■ **Problem details**: Copy out every line of the records below without changing anything.

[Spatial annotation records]
________________________

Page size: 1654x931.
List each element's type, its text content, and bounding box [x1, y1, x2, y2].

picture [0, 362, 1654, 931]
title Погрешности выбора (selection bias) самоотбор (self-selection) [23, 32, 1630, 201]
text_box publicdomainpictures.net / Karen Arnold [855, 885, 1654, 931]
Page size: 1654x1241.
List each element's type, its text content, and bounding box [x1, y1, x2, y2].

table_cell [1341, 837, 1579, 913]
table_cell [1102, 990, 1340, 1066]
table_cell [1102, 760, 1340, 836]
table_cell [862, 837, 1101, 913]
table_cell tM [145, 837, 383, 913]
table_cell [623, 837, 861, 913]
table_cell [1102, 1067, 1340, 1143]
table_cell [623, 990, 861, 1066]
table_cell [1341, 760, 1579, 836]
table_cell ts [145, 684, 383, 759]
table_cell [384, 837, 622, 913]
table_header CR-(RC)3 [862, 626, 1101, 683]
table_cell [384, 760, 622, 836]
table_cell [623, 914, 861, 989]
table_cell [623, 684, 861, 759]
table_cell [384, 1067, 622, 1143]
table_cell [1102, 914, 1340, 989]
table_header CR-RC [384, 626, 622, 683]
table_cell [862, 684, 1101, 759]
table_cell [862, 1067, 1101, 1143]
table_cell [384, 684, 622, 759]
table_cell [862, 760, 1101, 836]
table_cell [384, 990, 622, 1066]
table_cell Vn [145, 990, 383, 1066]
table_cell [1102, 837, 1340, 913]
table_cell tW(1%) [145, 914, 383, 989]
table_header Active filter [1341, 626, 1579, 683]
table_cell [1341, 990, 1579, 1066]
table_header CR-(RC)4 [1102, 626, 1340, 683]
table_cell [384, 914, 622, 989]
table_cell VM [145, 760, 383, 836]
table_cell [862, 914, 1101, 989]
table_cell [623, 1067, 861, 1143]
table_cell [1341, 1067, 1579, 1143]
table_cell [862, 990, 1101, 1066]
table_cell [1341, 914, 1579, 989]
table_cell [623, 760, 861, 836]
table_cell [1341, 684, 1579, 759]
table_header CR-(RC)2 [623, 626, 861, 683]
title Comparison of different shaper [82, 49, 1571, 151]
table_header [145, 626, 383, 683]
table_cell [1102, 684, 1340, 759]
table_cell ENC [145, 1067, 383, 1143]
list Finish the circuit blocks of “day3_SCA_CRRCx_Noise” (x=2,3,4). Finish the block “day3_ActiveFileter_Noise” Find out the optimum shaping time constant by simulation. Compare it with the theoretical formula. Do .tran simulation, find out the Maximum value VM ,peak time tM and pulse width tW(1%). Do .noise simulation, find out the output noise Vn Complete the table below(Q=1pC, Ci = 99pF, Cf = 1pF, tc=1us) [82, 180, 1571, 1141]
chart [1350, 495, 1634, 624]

________________________

■ **The solution**:
Page size: 1654x931.
List each element's type, its text content, and bounding box [x1, y1, x2, y2].

picture [0, 362, 1654, 931]
title Погрешности выбора (selection bias) самоотбор (self-selection) [23, 32, 1630, 201]
text_box publicdomainpictures.net / Karen Arnold [855, 885, 1654, 931]
Page size: 1654x1241.
List each element's type, its text content, and bounding box [x1, y1, x2, y2].

table_cell [1341, 837, 1579, 913]
table_cell [1102, 990, 1340, 1066]
table_cell [1102, 760, 1340, 836]
table_cell [862, 837, 1101, 913]
table_cell tM [145, 837, 383, 913]
table_cell [623, 837, 861, 913]
table_cell [1102, 1067, 1340, 1143]
table_cell [623, 990, 861, 1066]
table_cell [1341, 760, 1579, 836]
table_cell ts [145, 684, 383, 759]
table_cell [384, 837, 622, 913]
table_header CR-(RC)3 [862, 626, 1101, 683]
table_cell [384, 760, 622, 836]
table_cell [623, 914, 861, 989]
table_cell [623, 684, 861, 759]
table_cell [384, 1067, 622, 1143]
table_cell [1102, 914, 1340, 989]
table_header CR-RC [384, 626, 622, 683]
table_cell [862, 684, 1101, 759]
table_cell [862, 1067, 1101, 1143]
table_cell [384, 684, 622, 759]
table_cell [862, 760, 1101, 836]
table_cell [384, 990, 622, 1066]
table_cell Vn [145, 990, 383, 1066]
table_cell [1102, 837, 1340, 913]
table_cell tW(1%) [145, 914, 383, 989]
table_header Active filter [1341, 626, 1579, 683]
table_cell [1341, 990, 1579, 1066]
table_header CR-(RC)4 [1102, 626, 1340, 683]
table_cell [384, 914, 622, 989]
table_cell VM [145, 760, 383, 836]
table_cell [862, 914, 1101, 989]
table_cell [623, 1067, 861, 1143]
table_cell [1341, 1067, 1579, 1143]
table_cell [862, 990, 1101, 1066]
table_cell [1341, 914, 1579, 989]
table_cell [623, 760, 861, 836]
table_cell [1341, 684, 1579, 759]
table_header CR-(RC)2 [623, 626, 861, 683]
title Comparison of different shaper [82, 49, 1571, 151]
table_header [145, 626, 383, 683]
table_cell [1102, 684, 1340, 759]
table_cell ENC [145, 1067, 383, 1143]
list Finish the circuit blocks of “day3_SCA_CRRCx_Noise” (x=2,3,4). Finish the block “day3_ActiveFileter_Noise” Find out the optimum shaping time constant by simulation. Compare it with the theoretical formula. Do .tran simulation, find out the Maximum value VM ,peak time tM and pulse width tW(1%). Do .noise simulation, find out the output noise Vn Complete the table below(Q=1pC, Ci = 99pF, Cf = 1pF, tc=1us) [82, 180, 1571, 1141]
chart [1350, 495, 1634, 624]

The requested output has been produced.